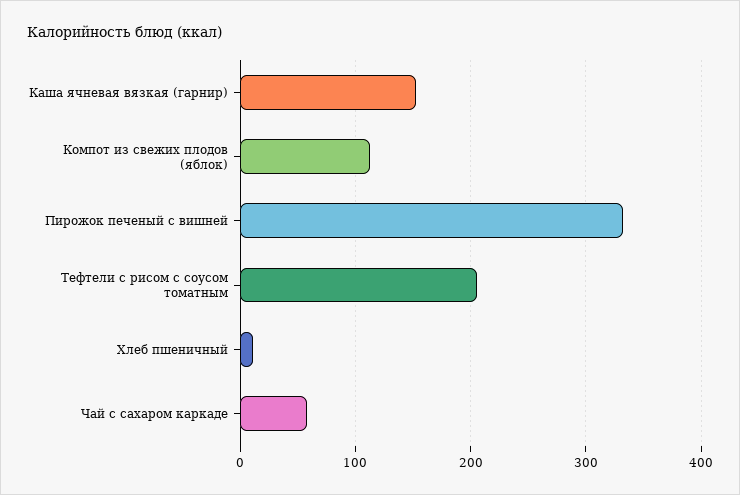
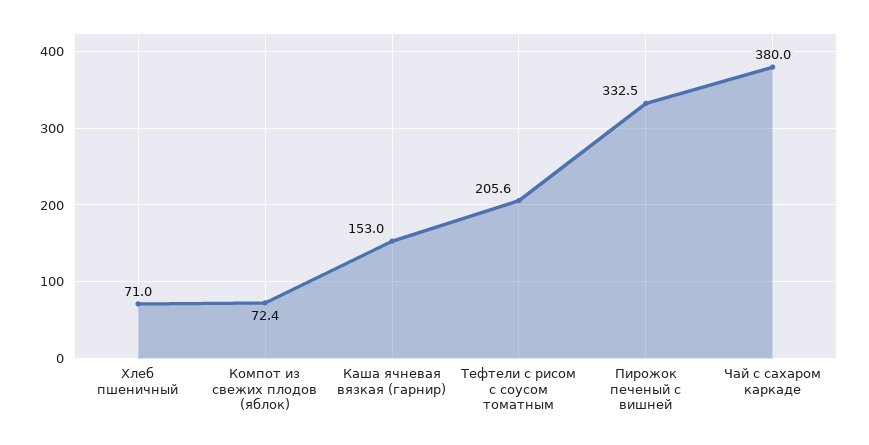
  {
    "Каша ячневая вязкая (гарнир)": 153,
-   "Компот из свежих плодов (яблок)": 110,
+   "Компот из свежих плодов (яблок)": 72.4,
    "Пирожок печеный с вишней": 332.5,
    "Тефтели с рисом с соусом томатным": 205.6,
-   "Хлеб пшеничный": 10,
+   "Хлеб пшеничный": 71,
-   "Чай с сахаром каркаде": 60
+   "Чай с сахаром каркаде": 380
  }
-=-=-
Task statement:
Minus its pictures, the full listing should be copied verbatim.

Written answer:
  {
    "Каша ячневая вязкая (гарнир)": 153,
-   "Компот из свежих плодов (яблок)": 110,
+   "Компот из свежих плодов (яблок)": 72.4,
    "Пирожок печеный с вишней": 332.5,
    "Тефтели с рисом с соусом томатным": 205.6,
-   "Хлеб пшеничный": 10,
+   "Хлеб пшеничный": 71,
-   "Чай с сахаром каркаде": 60
+   "Чай с сахаром каркаде": 380
  }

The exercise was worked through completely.